Motta diz que pedido de CPI do Banco Master precisa respeitar ordem cronológica

Hugo Motta afirma que CPI do Banco Master deve seguir ordem de requerimentos e critica mudança de escopo de CPIs no Senado.

Ipolítica, com informações da Agência Câmara

Hugo Motta diz que CPI do Banco Master deve respeitar ordem cronológica e critica uso político de CPIs. (Bruno Spada/Câmara dos Deputados)

BRASÍLIA – O presidente da Câmara dos Deputados, Hugo Motta, afirmou que eventual instalação de uma  comissão parlamentar de inquérito (CPI) do Banco Master precisa respeitar a ordem cronológica dos pedidos protocolados na Casa, conforme determina o Regimento Interno.

Questionado sobre a pressão para criar uma CPI do Banco Master, Motta disse que, mesmo que quisesse, não conseguiria avançar rapidamente para esse requerimento, já que há outros pedidos na fila.

Motta critica mudança de escopo de CPIs

Em entrevista ao site Metrópoles, Hugo Motta afirmou que os órgãos de controle já investigam o caso e que o Supremo Tribunal Federal (STF) cumpre seu papel institucional.

Ele também criticou o que chamou de mudança de escopo de CPIs já instaladas no Senado.

“Considero errado mudar o escopo de CPIs já instaladas para fazer palanque eleitoral, como tem acontecido no Senado, porque as CPIs têm fato determinado”, afirmou.

Segundo Motta, houve exagero na cobertura sobre a atuação do ministro Dias Toffoli, do Supremo Tribunal Federal, no caso.
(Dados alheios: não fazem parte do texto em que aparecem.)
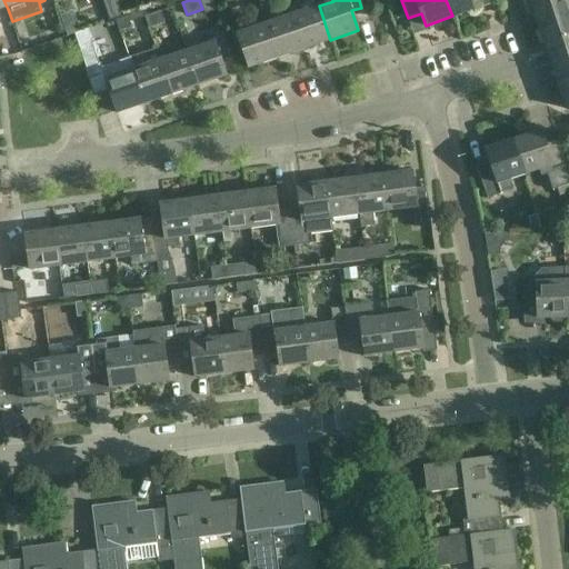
[(446,0),(452,16),(479,7),(477,0),(446,0)]
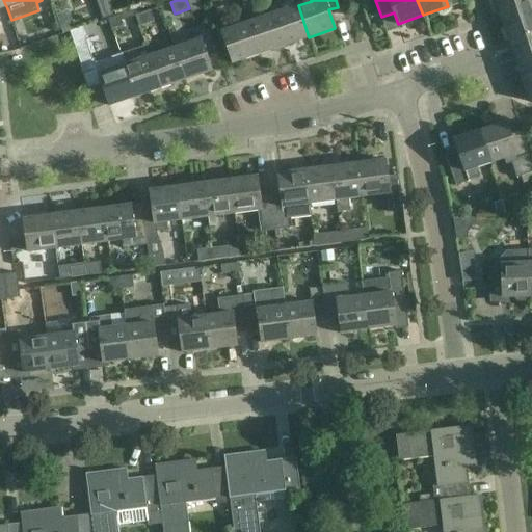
[(505,26),(531,17),(531,0),(497,0),(505,26)]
Para ele, Toffoli vinha conduzindo suas decisões com equilíbrio.

Anistia e dosimetria

O presidente da Câmara afirmou ainda que considera encerrada a discussão sobre anistia aos condenados pela tentativa de golpe de Estado.
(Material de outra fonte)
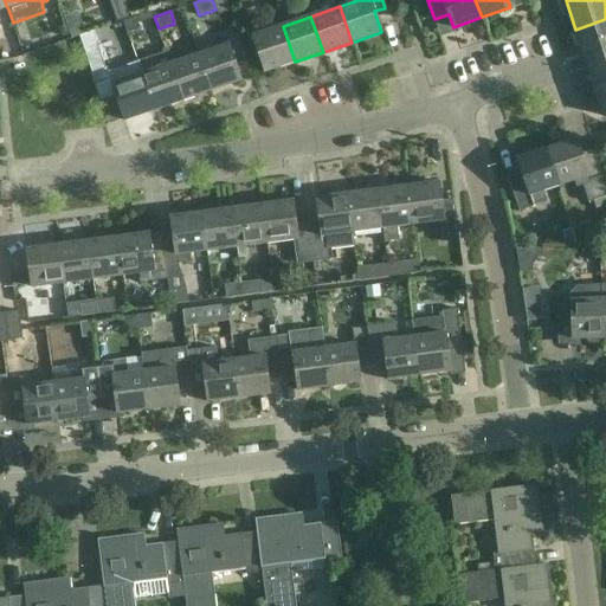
[(136,18),(123,21),(127,34),(141,30),(136,18)]
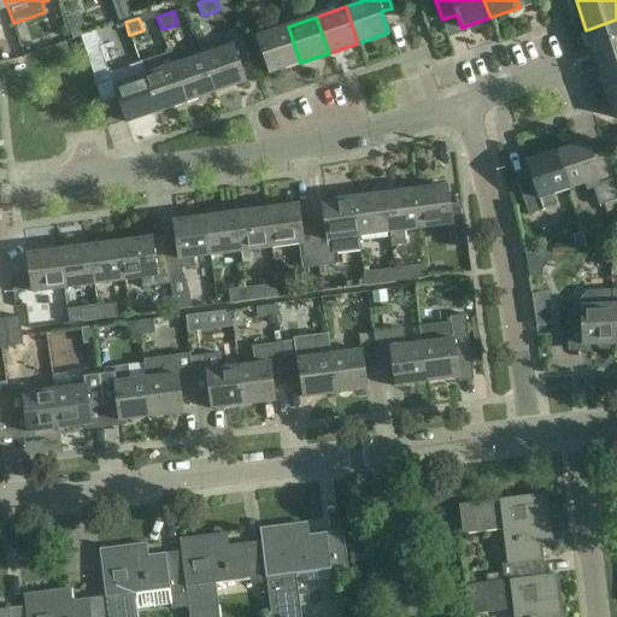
[(595,59),(616,52),(616,19),(586,30),(595,59)]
Segundo Motta, o tema foi superado após a aprovação do texto sobre dosimetria das penas. A lei foi vetada pelo presidente Luiz Inácio Lula da Silva, e o Congresso ainda não analisou o veto.

Penduricalhos e revisão da máquina pública

Hugo Motta também comentou as decisões dos ministros Flávio Dino e Gilmar Mendes, que determinaram a revisão dos chamados penduricalhos incluídos nas folhas de pagamento do serviço público.

Segundo ele, a Câmara não tem compromisso de pautar projetos que legalizem pagamentos acima do teto constitucional.

“Defendo a revisão sobre a eficiência da máquina pública e a discussão sobre a entrega do que é essencial à sociedade. Temos que fazer essa discussão, porque temos uma máquina pública que custa muito e que poderia entregar mais e com mais qualidade de vida para a população”, declarou.

O presidente da Câmara também defendeu o diálogo entre os Poderes, afirmando que medidas legislativas de intimidação ao Judiciário não resolveriam conflitos institucionais. Por outro lado, ressaltou a importância da defesa das prerrogativas parlamentares, especialmente na participação do Legislativo no Orçamento público.